- Data records:

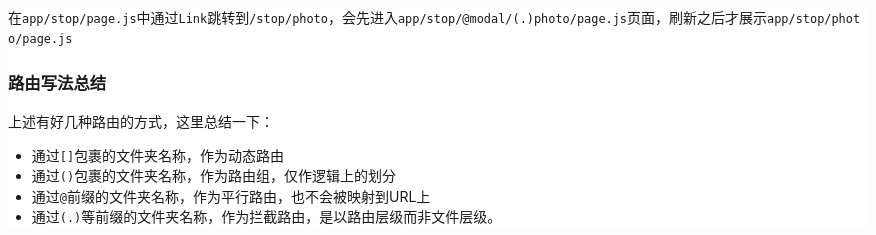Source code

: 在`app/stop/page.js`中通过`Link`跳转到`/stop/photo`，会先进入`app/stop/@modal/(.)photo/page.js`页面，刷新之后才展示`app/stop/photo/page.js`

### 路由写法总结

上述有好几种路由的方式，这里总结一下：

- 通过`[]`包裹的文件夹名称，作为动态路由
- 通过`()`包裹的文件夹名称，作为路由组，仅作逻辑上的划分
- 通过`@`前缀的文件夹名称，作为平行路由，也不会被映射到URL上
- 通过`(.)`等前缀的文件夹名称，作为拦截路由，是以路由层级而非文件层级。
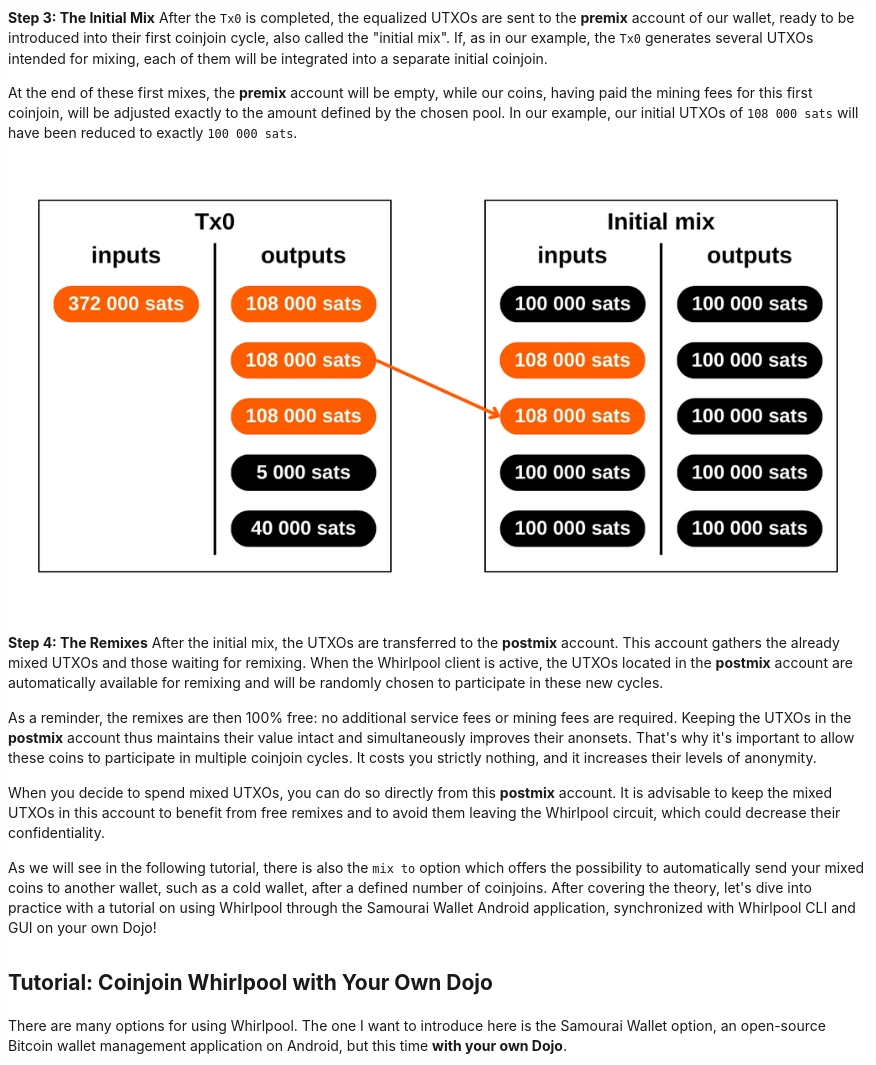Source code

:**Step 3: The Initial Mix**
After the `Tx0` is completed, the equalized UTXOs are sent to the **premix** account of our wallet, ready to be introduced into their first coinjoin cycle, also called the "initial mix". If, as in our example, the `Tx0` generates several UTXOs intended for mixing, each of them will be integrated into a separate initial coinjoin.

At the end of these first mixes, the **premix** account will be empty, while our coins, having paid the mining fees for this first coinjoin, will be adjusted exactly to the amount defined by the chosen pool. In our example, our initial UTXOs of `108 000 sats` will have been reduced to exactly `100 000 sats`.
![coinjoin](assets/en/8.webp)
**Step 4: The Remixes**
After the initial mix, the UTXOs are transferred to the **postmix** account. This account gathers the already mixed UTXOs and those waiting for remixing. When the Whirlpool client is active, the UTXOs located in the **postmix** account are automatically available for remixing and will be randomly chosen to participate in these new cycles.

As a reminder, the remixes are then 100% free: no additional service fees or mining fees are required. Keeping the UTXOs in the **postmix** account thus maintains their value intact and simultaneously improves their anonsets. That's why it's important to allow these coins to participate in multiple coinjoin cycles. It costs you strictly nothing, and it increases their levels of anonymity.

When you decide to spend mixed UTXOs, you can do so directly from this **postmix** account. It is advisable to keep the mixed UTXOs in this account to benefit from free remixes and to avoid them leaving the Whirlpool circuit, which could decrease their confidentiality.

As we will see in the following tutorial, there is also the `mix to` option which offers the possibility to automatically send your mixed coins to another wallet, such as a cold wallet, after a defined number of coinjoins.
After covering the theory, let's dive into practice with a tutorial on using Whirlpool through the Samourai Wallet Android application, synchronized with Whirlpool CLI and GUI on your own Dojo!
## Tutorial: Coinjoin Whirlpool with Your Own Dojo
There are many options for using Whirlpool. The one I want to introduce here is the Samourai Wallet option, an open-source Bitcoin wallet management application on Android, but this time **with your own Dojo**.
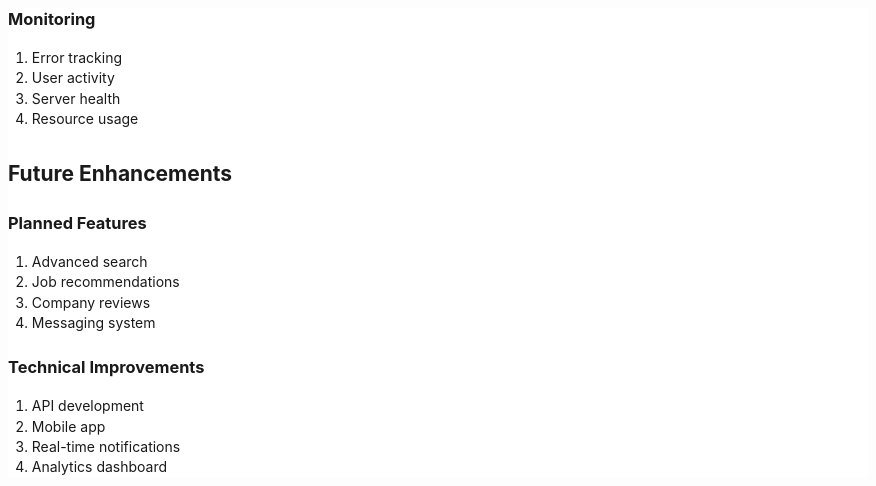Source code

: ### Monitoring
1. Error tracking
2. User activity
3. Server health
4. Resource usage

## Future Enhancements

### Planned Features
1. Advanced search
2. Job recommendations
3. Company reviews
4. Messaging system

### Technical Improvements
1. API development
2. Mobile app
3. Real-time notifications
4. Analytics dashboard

- Exercise aim: Your answer should be each line from the preceding material in which the word "option" occurs.

- Solution to the exercise:
As we will see in the following tutorial, there is also the `mix to` option which offers the possibility to automatically send your mixed coins to another wallet, such as a cold wallet, after a defined number of coinjoins.
There are many options for using Whirlpool. The one I want to introduce here is the Samourai Wallet option, an open-source Bitcoin wallet management application on Android, but this time **with your own Dojo**.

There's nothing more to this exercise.